Results and Conclusion: Highest concentrations of LL-37 were detected in polytrauma patients (5-30 ng/ml). Autoinflammatory diseases and macrophage activation syndromes (MAS) presented with high LL-37 as well (up to 20 ng/ml) and septic patients ranged in between.
In contrast to severe trauma and infections as well as inflammasome activation, intubation and extubation caused only a slight increase of plasma LL-37 (+/- 80-280 pg/ml).

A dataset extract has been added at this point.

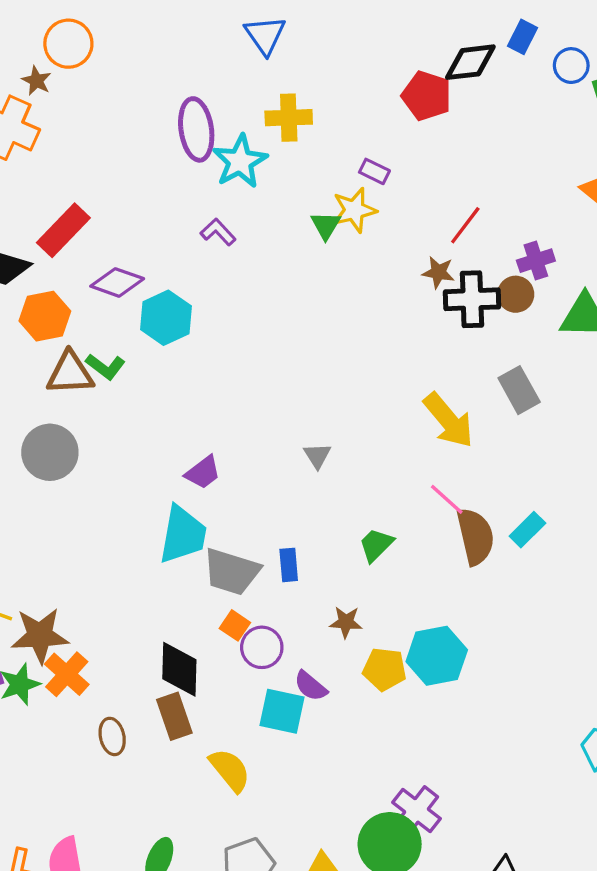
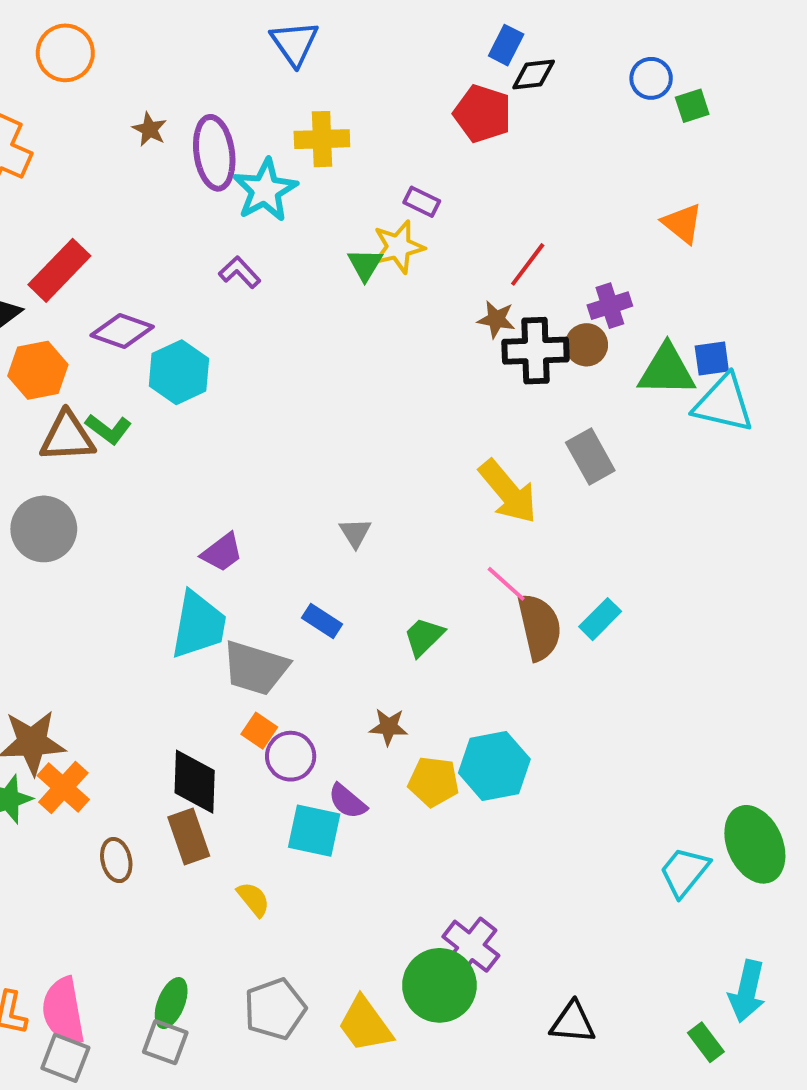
blue rectangle: (522, 37) -> (506, 45), moved
black diamond: (470, 62) -> (534, 74), size x0.7
brown star: (36, 81) -> (150, 129), moved
blue rectangle: (289, 565) -> (322, 621), moved, turned -52
yellow semicircle: (230, 770) -> (253, 899), size x0.7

Despite of a high variability in different patients, all patients' derived PMN were more active in migration than neutrophils prepared from healthy donors. When 0.2-2 ng/ml of LL-37 were added into the migration assay, the chemotactic response by the majority of sepsis isolates was impaired by additional LL-37, whereas healthy donors had an increased chemotactic response when LL-37 was present.
Results suggest that LL-37 is a biomarker and effector of sterile as well as infection-associated inflammation. Significant concentrations of LL-37 may impair the chemotactic response of LL-37 against other stimuli. LL-37 synergistically activates chemotaxis in healthy donors but attenuates migration in an infectious microenvironment. Moreover, increased plasma concentration of LL-37 in inflammasome-driven autoinflammatory diseases may explain neutrophilia, vasculitis and skin manifestation.